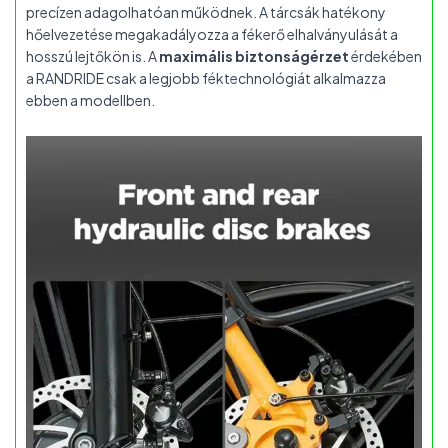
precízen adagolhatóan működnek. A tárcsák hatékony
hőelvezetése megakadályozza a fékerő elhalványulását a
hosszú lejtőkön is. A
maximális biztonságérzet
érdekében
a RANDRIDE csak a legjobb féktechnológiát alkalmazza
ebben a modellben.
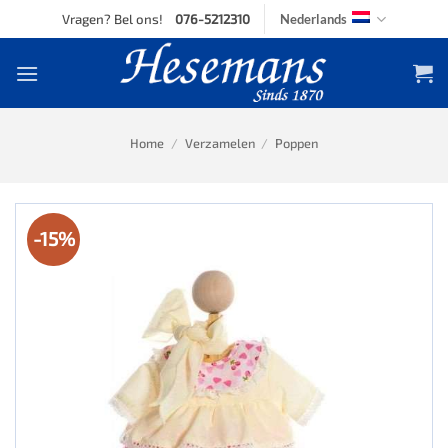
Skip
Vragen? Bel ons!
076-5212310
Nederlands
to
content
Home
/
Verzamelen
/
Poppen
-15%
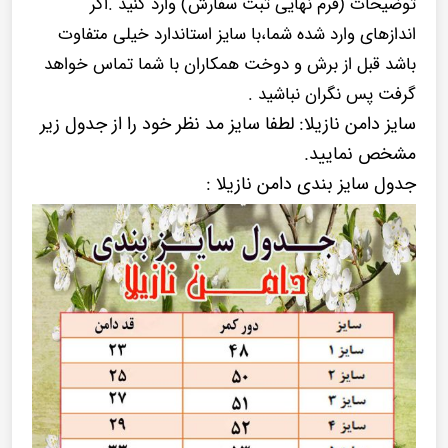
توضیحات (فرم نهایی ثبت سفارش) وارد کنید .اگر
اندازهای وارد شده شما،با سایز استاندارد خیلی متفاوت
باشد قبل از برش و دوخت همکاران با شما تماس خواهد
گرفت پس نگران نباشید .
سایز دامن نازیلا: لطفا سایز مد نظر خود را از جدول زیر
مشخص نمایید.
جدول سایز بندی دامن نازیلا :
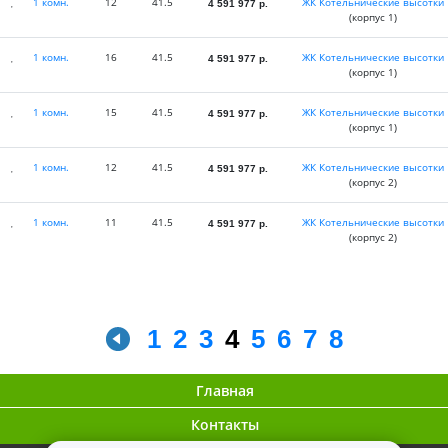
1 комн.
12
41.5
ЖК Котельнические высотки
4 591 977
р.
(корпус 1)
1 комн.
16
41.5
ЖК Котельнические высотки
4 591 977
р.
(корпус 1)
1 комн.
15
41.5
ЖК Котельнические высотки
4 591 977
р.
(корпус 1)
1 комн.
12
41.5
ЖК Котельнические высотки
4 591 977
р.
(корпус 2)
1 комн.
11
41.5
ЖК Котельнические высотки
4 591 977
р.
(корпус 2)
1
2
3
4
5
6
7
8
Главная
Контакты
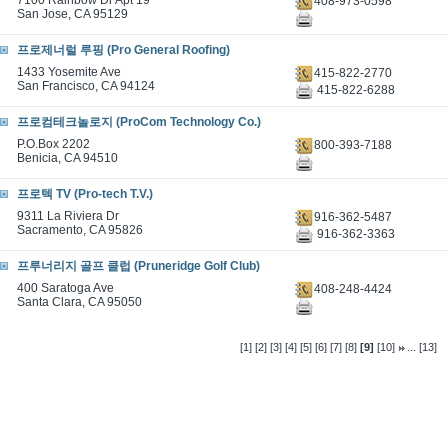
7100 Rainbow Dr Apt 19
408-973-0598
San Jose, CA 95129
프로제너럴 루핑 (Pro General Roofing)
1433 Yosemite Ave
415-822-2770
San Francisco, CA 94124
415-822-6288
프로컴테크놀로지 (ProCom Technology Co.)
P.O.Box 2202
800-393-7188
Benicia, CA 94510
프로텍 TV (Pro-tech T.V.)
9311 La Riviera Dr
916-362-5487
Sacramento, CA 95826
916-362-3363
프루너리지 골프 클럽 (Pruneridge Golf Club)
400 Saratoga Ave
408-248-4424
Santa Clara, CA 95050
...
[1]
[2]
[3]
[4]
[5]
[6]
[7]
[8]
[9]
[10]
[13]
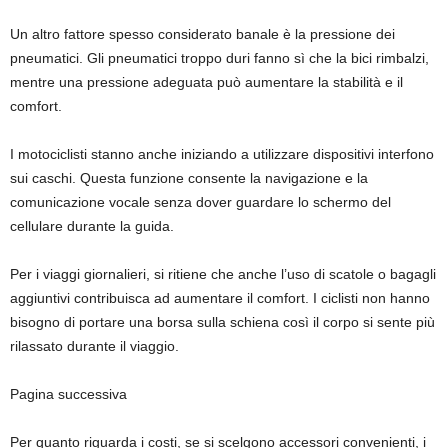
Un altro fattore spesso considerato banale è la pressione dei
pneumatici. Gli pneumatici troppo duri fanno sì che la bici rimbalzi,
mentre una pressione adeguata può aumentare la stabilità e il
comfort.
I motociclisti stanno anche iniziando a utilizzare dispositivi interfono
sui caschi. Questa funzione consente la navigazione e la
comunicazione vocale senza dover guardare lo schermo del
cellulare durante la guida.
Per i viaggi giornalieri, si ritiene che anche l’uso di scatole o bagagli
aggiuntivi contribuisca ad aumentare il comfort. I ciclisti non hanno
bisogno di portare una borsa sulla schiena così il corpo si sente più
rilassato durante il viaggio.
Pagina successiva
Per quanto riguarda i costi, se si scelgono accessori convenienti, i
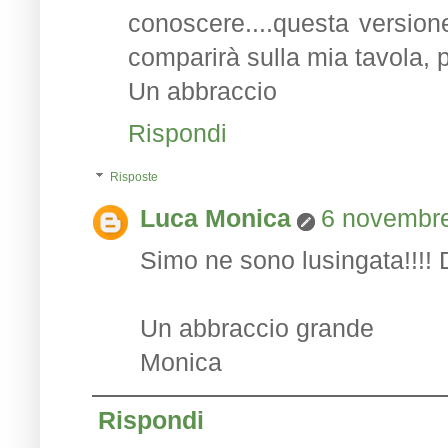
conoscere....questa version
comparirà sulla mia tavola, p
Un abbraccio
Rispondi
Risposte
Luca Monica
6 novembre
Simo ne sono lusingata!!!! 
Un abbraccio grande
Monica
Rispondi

* * *

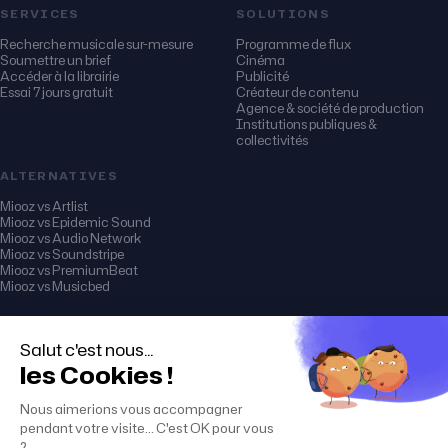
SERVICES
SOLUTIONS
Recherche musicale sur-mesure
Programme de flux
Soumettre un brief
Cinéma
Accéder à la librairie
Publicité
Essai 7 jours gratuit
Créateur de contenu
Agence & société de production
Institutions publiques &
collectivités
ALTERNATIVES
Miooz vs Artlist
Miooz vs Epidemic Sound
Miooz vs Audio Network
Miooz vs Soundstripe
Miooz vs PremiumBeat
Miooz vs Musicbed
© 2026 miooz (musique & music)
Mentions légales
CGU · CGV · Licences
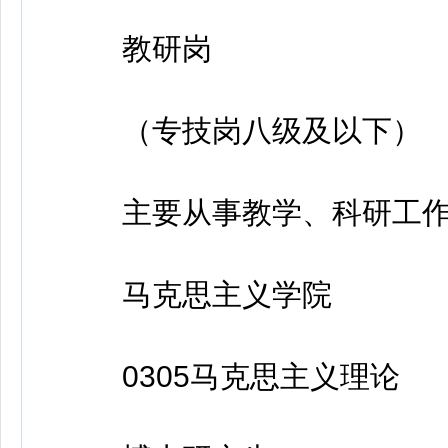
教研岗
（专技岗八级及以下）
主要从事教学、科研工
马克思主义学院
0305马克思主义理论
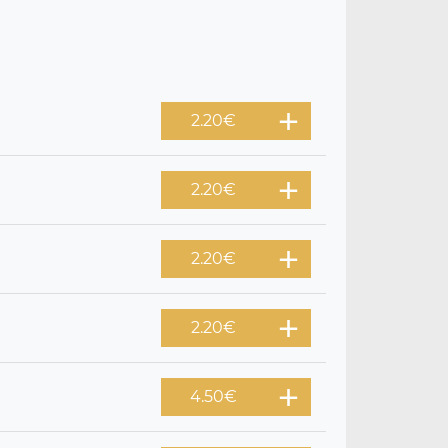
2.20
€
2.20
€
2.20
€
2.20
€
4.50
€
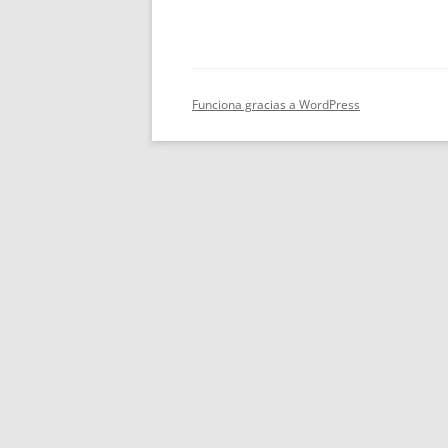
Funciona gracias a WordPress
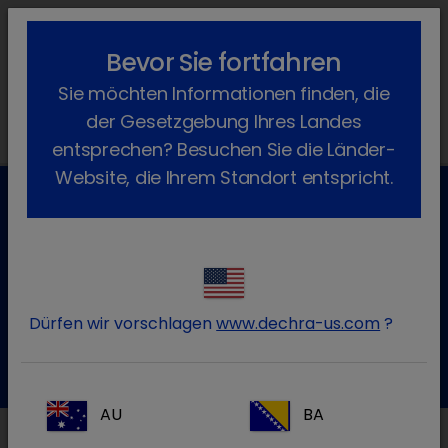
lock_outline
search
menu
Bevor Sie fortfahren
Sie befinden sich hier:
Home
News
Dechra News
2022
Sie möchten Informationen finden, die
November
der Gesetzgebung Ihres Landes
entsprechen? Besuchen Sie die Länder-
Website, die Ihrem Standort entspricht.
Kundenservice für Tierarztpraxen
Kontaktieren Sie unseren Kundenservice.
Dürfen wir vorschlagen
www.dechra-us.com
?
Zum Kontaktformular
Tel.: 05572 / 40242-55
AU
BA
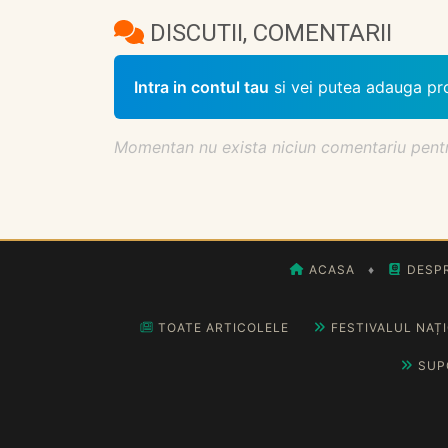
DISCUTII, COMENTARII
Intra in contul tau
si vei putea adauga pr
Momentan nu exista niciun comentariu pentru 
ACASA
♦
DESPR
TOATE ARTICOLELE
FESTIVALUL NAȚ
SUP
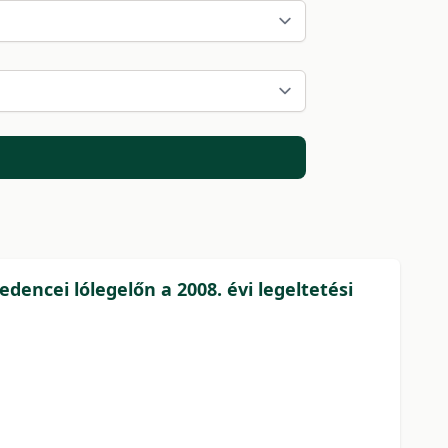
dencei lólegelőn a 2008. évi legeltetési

==

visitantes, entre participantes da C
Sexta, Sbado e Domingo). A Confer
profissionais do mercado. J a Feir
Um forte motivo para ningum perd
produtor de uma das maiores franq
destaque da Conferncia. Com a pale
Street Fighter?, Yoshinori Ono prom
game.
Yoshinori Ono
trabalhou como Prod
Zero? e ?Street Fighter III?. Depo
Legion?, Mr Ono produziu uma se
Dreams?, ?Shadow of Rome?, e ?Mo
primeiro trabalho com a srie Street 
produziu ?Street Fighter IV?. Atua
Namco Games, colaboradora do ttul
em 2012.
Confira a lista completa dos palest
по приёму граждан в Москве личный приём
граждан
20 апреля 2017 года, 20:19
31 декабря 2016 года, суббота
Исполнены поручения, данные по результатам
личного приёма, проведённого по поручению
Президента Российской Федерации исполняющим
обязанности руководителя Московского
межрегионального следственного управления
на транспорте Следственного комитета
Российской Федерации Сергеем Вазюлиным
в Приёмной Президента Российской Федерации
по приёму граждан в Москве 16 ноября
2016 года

■ DESCRIPTION OF THE TASK ■
How many of the lines above contain the word "Федерации"? Reply with the number alone.

■ ANSWER BELOW ■
3